> [WHAT YOU NEED TO DO]: Search the records for the word "oleh" and pick out every line that has it.

[Recorded data]
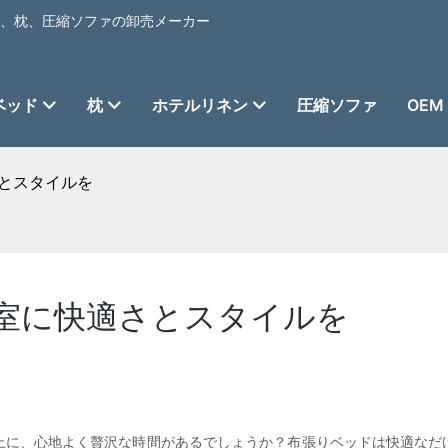
ベッド、枕、圧縮ソファの卸売メーカー
ベッド
枕
ホテルリネン
圧縮ソファ
OEM
とスタイルを
室に快適さとスタイルを
上に、心地よく贅沢な時間があるでしょうか？布張りベッドは快適なだ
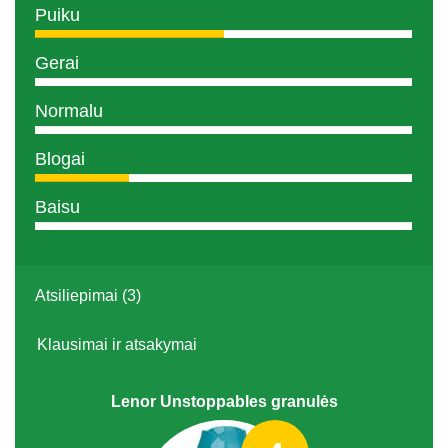
Puiku
Gerai
Normalu
Blogai
Baisu
Atsiliepimai (3)
Klausimai ir atsakymai
Lenor Unstoppables granulės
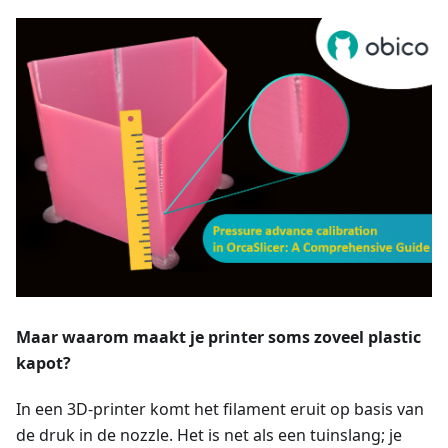
Maar waarom maakt je printer soms zoveel plastic
kapot?
In een 3D-printer komt het filament eruit op basis van
de druk in de nozzle. Het is net als een tuinslang; je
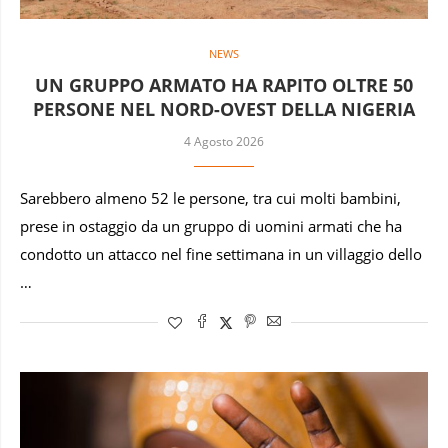
NEWS
UN GRUPPO ARMATO HA RAPITO OLTRE 50
PERSONE NEL NORD-OVEST DELLA NIGERIA
4 Agosto 2026
Sarebbero almeno 52 le persone, tra cui molti bambini,
prese in ostaggio da un gruppo di uomini armati che ha
condotto un attacco nel fine settimana in un villaggio dello
…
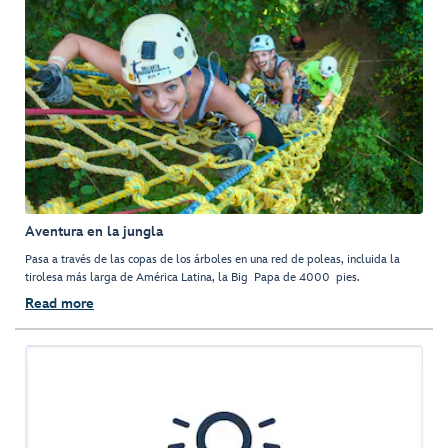
Aventura en la jungla
Pasa a través de las copas de los árboles en una red de poleas, incluida la
tirolesa más larga de América Latina, la Big Papa de 4000 pies.
Read more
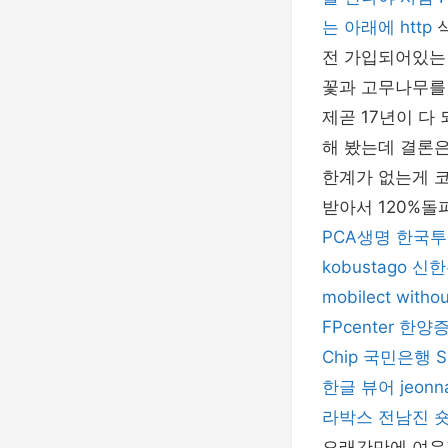
는 아래에 http
전 가입되어있는
꽃과 고무나무를
제곧 17년이 다
해 봤는데 결론은
한계가 없는게 
받아서 120%돌
PCA생명
한국투
kobustago
신한
mobilect
witho
FPcenter
한양
Chip
국민은행
한글 뷰어
jeonn
라박스
전남진
오래간만에 여유가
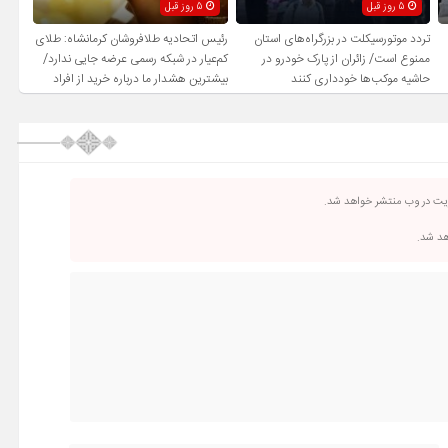
5 روز قبل
5 روز قبل
تردد موتورسیکلت در بزرگراه‌های استان
رئیس اتحادیه طلافروشان کرمانشاه: طلای
ممنوع است/ زائران از پارک خودرو در
کم‌عیار در شبکه رسمی عرضه جایی ندارد/
حاشیه موکب‌ها خودداری کنند
بیشترین هشدار ما درباره خرید از افراد
فاقد صلاحیت است
ریت در وب منتشر خواهد شد.
اهد شد.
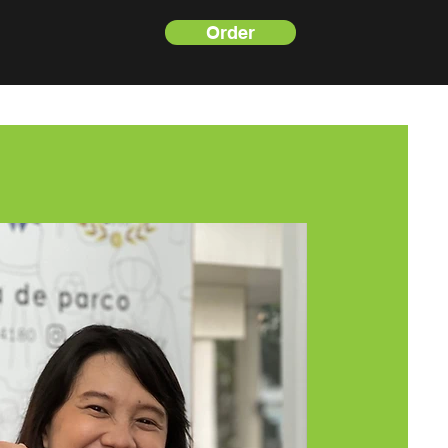
Order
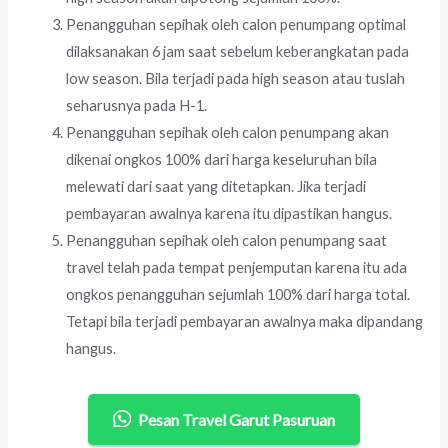
Penangguhan sepihak oleh calon penumpang optimal
dilaksanakan 6 jam saat sebelum keberangkatan pada
low season. Bila terjadi pada high season atau tuslah
seharusnya pada H-1.
Penangguhan sepihak oleh calon penumpang akan
dikenai ongkos 100% dari harga keseluruhan bila
melewati dari saat yang ditetapkan. Jika terjadi
pembayaran awalnya karena itu dipastikan hangus.
Penangguhan sepihak oleh calon penumpang saat
travel telah pada tempat penjemputan karena itu ada
ongkos penangguhan sejumlah 100% dari harga total.
Tetapi bila terjadi pembayaran awalnya maka dipandang
hangus.
Pesan Travel Garut Pasuruan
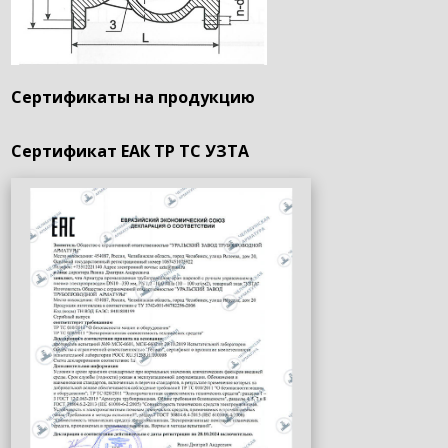
Сертификаты на продукцию
Сертификат ЕАК ТР ТС УЗТА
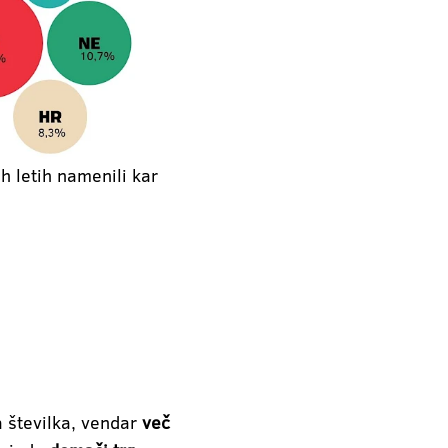
h letih namenili kar
 številka, vendar
več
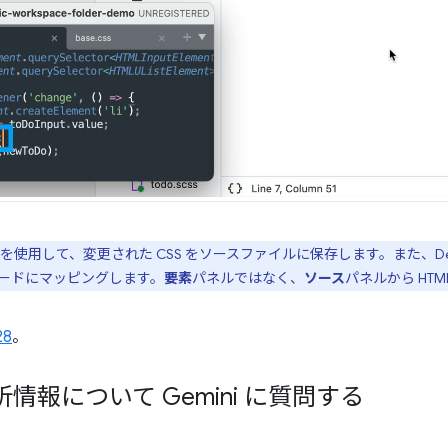
を使用して、変更された CSS をソースファイルに保存します。また、Dev
ースコードにマッピングします。
要素
パネルではなく、
ソース
パネルから HT
28
。
報について Gemini に質問する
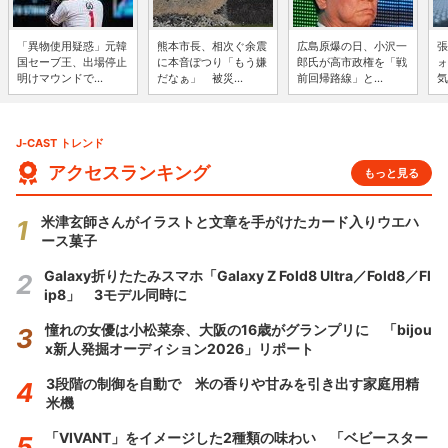
「異物使用疑惑」元韓
熊本市長、相次ぐ余震
広島原爆の日、小沢一
張
国セーブ王、出場停止
に本音ぽつり「もう嫌
郎氏が高市政権を「戦
ォ
明けマウンドで...
だなぁ」 被災...
前回帰路線」と...
気
J-CAST トレンド
アクセスランキング
もっと見る
米津玄師さんがイラストと文章を手がけたカード入りウエハ
ース菓子
Galaxy折りたたみスマホ「Galaxy Z Fold8 Ultra／Fold8／Fl
ip8」 3モデル同時に
憧れの女優は小松菜奈、大阪の16歳がグランプリに 「bijou
x新人発掘オーディション2026」リポート
3段階の制御を自動で 米の香りや甘みを引き出す家庭用精
米機
「VIVANT」をイメージした2種類の味わい 「ベビースター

> [RESULT OF THIS TASK]:
Penangguhan sepihak oleh calon penumpang optimal
Penangguhan sepihak oleh calon penumpang akan
Penangguhan sepihak oleh calon penumpang saat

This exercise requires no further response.